# Records for this exercise

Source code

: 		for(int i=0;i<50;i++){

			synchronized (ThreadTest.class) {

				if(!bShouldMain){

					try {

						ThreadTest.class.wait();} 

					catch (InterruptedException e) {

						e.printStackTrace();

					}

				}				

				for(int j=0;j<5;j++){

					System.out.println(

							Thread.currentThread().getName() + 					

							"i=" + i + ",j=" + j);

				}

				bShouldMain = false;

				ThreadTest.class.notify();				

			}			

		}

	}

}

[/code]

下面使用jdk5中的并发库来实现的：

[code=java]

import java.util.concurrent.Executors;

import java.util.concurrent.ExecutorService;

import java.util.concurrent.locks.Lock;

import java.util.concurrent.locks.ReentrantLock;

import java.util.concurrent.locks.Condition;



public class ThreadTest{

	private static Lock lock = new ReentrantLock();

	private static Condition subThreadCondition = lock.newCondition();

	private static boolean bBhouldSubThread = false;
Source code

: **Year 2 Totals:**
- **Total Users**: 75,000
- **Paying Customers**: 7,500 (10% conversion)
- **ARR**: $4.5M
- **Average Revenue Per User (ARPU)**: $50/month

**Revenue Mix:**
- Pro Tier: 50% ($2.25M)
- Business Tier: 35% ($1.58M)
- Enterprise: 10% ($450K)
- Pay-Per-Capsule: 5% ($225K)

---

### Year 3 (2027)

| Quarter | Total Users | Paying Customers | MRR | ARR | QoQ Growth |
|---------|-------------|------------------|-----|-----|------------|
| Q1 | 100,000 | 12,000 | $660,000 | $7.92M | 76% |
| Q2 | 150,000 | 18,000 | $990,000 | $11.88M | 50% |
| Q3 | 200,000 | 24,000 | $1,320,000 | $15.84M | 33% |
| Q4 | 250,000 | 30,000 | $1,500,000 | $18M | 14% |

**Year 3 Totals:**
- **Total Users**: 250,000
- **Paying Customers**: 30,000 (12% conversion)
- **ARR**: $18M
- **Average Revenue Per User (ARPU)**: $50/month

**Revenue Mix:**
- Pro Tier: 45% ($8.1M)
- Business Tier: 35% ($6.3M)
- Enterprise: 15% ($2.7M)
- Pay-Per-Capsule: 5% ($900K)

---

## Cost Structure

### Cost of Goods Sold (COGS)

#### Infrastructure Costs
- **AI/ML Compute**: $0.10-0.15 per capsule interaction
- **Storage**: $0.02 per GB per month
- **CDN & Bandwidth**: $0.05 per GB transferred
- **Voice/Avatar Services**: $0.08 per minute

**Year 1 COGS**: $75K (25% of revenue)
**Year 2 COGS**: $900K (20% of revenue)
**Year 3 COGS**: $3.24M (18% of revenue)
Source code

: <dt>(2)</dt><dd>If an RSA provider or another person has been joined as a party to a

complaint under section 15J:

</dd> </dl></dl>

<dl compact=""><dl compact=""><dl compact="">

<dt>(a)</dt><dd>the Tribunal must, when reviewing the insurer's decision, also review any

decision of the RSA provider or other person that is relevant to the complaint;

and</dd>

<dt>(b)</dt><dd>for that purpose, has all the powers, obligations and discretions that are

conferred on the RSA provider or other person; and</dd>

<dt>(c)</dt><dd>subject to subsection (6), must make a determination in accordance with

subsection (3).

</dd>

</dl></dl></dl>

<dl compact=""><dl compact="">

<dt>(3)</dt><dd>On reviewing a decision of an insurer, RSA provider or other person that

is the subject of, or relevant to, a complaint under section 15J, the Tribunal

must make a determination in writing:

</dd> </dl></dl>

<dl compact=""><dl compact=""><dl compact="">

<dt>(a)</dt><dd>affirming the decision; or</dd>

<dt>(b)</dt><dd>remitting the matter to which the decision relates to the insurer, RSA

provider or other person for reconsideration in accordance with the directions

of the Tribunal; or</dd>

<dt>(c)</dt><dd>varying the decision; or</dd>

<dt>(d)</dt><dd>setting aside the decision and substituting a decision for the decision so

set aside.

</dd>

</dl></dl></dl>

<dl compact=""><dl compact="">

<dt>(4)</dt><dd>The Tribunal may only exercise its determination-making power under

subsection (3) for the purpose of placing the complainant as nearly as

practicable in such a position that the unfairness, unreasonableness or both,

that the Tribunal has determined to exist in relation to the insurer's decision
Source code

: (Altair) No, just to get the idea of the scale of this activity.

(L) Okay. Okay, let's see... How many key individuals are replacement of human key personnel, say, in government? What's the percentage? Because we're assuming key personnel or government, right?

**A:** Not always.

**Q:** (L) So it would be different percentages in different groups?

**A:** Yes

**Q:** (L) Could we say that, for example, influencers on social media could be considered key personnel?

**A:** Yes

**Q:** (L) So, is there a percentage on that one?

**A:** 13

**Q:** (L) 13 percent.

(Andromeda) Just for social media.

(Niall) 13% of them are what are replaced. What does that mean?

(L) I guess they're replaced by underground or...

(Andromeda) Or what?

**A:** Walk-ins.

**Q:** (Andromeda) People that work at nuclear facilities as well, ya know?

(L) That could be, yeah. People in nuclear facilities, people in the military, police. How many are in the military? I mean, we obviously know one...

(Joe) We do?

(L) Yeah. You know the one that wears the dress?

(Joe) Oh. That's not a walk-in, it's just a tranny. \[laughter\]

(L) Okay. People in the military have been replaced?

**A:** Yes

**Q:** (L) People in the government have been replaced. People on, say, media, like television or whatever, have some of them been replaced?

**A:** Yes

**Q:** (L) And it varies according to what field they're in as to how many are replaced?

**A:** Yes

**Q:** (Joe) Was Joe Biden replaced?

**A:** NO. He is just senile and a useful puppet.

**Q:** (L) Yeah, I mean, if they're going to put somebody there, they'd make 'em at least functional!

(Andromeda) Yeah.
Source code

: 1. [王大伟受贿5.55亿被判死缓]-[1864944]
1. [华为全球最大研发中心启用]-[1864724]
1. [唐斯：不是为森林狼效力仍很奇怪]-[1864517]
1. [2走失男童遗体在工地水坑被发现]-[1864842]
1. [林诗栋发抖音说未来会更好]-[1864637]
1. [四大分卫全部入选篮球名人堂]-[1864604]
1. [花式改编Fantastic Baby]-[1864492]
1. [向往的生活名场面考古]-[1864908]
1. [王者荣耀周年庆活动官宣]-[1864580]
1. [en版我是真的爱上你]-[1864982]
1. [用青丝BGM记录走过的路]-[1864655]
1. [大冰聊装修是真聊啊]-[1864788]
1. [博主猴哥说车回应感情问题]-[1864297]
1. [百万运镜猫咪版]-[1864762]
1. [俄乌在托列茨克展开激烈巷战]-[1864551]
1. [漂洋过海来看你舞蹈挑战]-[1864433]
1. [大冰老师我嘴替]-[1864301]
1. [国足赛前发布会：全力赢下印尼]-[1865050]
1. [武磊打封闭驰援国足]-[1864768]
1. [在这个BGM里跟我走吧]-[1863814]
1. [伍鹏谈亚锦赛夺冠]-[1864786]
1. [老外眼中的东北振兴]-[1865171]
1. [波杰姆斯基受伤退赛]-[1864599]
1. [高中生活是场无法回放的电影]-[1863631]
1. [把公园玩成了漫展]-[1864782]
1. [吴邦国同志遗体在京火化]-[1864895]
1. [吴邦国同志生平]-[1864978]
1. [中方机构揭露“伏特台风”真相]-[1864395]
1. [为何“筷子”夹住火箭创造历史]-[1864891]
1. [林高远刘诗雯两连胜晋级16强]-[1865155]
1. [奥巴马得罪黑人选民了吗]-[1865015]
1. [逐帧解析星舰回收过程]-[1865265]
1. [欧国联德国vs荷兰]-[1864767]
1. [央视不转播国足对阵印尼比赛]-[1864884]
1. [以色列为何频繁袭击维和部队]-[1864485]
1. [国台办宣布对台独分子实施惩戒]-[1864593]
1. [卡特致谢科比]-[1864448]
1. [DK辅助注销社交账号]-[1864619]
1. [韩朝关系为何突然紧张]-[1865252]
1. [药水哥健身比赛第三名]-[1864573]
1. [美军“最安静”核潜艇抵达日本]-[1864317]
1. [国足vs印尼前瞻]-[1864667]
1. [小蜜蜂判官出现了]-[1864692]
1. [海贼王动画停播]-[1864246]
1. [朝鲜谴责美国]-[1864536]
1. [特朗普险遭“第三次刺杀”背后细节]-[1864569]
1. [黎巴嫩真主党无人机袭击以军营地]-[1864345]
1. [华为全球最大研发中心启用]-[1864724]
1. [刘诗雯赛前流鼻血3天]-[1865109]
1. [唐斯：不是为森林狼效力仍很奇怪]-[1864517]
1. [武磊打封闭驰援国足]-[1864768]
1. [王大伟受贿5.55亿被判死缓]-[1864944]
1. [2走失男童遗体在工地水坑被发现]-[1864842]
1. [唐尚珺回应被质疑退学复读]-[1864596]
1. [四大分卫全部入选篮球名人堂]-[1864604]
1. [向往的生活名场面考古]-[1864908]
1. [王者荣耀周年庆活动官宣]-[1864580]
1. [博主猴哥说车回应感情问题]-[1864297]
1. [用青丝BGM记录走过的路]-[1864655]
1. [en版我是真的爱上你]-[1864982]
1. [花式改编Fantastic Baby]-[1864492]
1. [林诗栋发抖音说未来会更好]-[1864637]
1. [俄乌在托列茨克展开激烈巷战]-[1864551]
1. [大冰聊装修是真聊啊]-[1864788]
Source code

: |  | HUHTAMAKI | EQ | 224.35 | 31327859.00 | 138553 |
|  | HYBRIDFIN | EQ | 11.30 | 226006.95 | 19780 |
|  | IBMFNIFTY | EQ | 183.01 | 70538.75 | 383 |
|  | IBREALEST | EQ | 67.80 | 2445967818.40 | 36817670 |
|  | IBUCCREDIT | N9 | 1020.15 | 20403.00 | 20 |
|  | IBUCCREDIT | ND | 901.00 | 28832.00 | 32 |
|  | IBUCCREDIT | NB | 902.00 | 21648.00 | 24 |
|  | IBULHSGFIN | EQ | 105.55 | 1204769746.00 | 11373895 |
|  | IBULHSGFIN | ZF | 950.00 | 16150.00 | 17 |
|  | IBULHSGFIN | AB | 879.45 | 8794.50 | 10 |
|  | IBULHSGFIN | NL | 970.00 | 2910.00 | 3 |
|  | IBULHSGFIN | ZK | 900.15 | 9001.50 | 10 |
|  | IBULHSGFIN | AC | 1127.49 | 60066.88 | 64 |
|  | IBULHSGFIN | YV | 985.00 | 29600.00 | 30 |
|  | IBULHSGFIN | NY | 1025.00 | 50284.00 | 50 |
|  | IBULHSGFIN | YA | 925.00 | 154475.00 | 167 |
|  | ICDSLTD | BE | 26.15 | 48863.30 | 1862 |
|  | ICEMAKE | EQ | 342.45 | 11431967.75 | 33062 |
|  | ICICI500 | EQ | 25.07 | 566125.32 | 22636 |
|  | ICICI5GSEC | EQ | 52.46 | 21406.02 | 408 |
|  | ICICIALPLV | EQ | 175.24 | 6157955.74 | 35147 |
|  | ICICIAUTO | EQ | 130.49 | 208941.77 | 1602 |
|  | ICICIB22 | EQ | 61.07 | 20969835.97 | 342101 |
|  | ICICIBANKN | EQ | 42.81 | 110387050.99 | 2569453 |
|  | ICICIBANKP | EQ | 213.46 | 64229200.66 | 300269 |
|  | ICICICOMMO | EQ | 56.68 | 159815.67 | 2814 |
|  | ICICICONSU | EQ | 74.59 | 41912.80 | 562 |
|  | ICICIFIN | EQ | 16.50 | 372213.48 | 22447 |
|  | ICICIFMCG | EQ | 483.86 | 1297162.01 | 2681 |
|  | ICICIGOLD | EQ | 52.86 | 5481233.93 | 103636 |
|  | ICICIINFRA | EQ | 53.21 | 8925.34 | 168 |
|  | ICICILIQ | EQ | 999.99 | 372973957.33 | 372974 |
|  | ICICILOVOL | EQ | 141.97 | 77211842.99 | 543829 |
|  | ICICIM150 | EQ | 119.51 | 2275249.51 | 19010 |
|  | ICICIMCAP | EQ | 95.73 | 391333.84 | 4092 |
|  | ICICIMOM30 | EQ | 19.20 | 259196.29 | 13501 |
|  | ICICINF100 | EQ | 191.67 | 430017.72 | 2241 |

# Brief
Your answer should be a single number: how many lines in the preceding entries contain "social".

# Result
2